- [TASK STATEMENT] An exact copy is needed of the lines in the entries below from the line with "ring tip: (393, 211)" up to and including the line with "pinky tip: (195, 203)", and of nothing else. Leave the pictures out.

- [DATA FOR THIS EXERCISE]

■ ■ ■ ■ ■

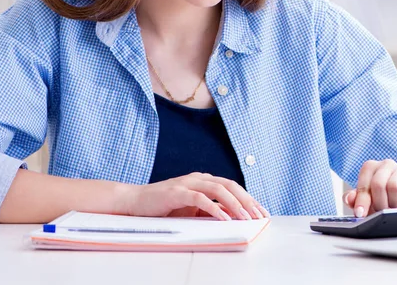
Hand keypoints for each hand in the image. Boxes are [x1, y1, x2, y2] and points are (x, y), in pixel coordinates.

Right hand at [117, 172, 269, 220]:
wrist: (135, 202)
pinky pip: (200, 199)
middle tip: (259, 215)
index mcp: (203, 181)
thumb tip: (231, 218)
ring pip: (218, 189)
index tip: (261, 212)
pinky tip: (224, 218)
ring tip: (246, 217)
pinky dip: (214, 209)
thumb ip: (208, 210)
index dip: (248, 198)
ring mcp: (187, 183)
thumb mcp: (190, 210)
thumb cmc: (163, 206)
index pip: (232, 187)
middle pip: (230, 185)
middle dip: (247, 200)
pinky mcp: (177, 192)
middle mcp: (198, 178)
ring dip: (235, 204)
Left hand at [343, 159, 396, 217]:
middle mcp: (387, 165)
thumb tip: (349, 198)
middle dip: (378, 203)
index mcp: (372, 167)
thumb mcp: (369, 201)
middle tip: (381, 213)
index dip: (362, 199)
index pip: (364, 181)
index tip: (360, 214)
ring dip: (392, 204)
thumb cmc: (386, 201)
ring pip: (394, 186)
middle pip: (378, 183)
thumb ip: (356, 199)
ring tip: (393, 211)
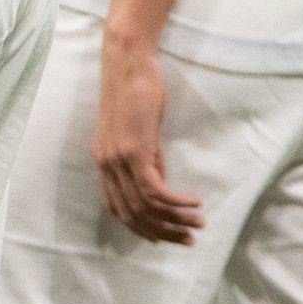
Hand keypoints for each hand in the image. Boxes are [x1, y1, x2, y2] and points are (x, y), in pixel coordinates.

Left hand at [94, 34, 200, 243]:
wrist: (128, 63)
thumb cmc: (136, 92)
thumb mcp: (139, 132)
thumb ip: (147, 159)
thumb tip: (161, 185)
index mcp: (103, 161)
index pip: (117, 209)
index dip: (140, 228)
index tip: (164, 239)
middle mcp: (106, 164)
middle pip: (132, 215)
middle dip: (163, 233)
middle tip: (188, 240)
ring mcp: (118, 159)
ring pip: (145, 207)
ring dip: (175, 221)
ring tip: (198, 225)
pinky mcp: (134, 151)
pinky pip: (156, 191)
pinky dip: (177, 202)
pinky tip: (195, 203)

■ ■ ■ ■ ■

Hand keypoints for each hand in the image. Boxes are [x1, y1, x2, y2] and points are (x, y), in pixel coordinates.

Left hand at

■ ■ ■ ■ ■

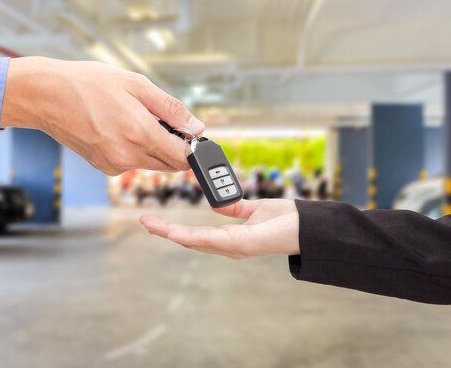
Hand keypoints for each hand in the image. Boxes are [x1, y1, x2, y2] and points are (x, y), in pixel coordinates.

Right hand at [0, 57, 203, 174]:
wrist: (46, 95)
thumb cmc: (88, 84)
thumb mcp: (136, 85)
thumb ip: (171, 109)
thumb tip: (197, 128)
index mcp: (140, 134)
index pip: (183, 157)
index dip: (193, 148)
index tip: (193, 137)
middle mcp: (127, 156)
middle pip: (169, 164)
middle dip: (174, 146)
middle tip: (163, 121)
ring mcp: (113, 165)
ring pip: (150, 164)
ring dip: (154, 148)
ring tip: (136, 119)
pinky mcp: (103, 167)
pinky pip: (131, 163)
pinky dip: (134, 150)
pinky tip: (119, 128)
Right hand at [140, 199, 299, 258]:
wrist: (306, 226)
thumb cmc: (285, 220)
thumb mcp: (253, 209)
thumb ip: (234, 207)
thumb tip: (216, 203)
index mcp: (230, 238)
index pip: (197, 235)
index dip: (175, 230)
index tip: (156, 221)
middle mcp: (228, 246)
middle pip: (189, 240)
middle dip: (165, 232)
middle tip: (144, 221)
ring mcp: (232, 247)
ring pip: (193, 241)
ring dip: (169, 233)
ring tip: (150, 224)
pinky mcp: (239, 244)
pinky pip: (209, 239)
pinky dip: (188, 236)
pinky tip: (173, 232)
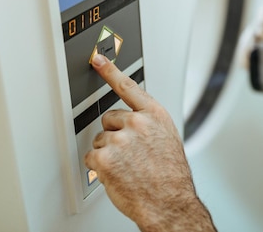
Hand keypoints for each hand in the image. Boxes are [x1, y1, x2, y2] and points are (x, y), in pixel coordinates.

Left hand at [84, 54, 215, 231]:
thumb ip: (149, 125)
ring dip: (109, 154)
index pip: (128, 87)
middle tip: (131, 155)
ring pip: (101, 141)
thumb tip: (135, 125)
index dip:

■ ■ ■ ■ ■

- [YOUR SOLUTION]
ring tip: (393, 211)
Hand keypoints for each hand in the image. Boxes are [x1, y1, x2, y2] and points are (x, y), in pixel coordinates.

Left hand at [94, 34, 200, 243]:
wrist: (128, 63)
thumb cmc: (136, 92)
thumb mcp: (139, 132)
thumb ip: (147, 159)
thumb tip: (161, 185)
index mcp: (103, 161)
index pip: (117, 209)
index dip: (140, 228)
index tip: (164, 239)
middle mcp: (106, 164)
middle pip: (132, 215)
middle dip: (163, 233)
middle tip: (188, 240)
ring mcp: (118, 159)
ring pip: (145, 207)
ring dip: (175, 221)
ring tip: (198, 225)
pinky mcp: (134, 151)
pinky pip: (156, 191)
pinky dip: (177, 202)
pinky tip: (195, 203)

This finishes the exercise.